## [Saved entries]

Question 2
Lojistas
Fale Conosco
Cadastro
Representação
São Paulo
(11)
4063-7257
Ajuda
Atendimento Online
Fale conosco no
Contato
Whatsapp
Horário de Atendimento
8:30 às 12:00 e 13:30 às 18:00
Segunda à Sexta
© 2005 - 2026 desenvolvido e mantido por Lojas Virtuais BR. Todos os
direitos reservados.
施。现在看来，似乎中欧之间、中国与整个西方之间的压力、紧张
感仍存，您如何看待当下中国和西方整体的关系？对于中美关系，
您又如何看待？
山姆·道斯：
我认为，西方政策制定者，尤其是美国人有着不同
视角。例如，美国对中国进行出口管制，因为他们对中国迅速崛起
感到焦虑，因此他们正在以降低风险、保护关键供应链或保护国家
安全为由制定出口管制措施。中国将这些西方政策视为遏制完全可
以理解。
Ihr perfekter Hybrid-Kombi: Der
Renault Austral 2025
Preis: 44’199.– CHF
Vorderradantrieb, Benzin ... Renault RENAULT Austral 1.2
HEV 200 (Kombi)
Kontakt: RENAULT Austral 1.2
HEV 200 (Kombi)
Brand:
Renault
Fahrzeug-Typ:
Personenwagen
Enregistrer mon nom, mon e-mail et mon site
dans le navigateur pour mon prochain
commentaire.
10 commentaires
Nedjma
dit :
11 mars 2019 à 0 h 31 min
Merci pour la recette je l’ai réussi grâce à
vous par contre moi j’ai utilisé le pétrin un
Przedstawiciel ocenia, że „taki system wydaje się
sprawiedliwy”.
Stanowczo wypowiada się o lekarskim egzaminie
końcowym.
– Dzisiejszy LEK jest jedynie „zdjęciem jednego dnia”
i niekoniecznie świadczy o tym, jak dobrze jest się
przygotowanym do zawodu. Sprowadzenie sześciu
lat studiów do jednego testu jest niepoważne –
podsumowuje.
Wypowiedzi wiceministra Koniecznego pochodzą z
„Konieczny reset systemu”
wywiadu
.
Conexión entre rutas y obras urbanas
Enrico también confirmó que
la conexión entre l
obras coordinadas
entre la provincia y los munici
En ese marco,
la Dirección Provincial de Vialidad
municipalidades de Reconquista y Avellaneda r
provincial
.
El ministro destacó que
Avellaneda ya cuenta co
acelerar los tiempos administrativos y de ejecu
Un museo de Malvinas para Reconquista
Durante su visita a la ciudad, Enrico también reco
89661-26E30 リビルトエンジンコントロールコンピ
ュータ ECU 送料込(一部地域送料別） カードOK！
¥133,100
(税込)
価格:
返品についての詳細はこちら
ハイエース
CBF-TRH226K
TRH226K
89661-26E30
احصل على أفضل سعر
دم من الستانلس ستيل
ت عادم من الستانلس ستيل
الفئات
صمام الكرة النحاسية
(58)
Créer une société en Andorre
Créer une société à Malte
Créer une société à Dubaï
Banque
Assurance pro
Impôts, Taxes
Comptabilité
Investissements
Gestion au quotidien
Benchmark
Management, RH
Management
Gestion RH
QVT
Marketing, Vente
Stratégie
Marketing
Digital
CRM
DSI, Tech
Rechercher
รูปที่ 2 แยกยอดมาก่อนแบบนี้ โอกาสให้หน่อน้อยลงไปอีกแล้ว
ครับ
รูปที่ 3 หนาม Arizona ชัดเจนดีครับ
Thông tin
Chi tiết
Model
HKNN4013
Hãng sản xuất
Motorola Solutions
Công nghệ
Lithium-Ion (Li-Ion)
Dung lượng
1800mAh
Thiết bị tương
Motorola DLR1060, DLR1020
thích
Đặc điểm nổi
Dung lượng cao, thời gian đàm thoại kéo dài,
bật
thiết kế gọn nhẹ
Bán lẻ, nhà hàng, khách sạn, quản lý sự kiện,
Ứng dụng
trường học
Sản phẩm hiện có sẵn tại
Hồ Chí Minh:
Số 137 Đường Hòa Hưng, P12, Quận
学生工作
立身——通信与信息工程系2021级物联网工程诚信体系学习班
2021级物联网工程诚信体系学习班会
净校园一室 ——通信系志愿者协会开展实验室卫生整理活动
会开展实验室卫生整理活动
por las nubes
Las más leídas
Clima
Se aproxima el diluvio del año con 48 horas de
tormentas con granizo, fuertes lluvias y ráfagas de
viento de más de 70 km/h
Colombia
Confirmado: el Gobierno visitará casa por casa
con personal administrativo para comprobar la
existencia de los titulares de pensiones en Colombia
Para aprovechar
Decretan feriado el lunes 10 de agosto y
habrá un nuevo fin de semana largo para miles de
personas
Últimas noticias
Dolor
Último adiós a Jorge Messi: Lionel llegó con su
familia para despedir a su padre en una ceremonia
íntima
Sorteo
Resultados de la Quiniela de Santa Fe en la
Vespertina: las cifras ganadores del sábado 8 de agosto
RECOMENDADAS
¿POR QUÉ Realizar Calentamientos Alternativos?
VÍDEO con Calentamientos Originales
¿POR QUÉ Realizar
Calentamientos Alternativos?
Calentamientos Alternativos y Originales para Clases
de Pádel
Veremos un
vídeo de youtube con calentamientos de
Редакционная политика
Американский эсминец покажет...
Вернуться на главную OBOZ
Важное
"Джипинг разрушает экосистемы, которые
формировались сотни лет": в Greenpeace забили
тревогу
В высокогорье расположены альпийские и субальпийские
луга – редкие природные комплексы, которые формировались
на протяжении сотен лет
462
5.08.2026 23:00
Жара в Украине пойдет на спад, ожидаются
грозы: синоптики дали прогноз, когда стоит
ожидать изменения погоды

## [Your objective]
I'd like the lines above from the one with "Przedstawiciel ocenia, że" up to and including the one with "la Dirección Provincial de Vialidad" copied exactly, with no other lines.

## [Task result]
Przedstawiciel ocenia, że „taki system wydaje się
sprawiedliwy”.
Stanowczo wypowiada się o lekarskim egzaminie
końcowym.
– Dzisiejszy LEK jest jedynie „zdjęciem jednego dnia”
i niekoniecznie świadczy o tym, jak dobrze jest się
przygotowanym do zawodu. Sprowadzenie sześciu
lat studiów do jednego testu jest niepoważne –
podsumowuje.
Wypowiedzi wiceministra Koniecznego pochodzą z
„Konieczny reset systemu”
wywiadu
.
Conexión entre rutas y obras urbanas
Enrico también confirmó que
la conexión entre l
obras coordinadas
entre la provincia y los munici
En ese marco,
la Dirección Provincial de Vialidad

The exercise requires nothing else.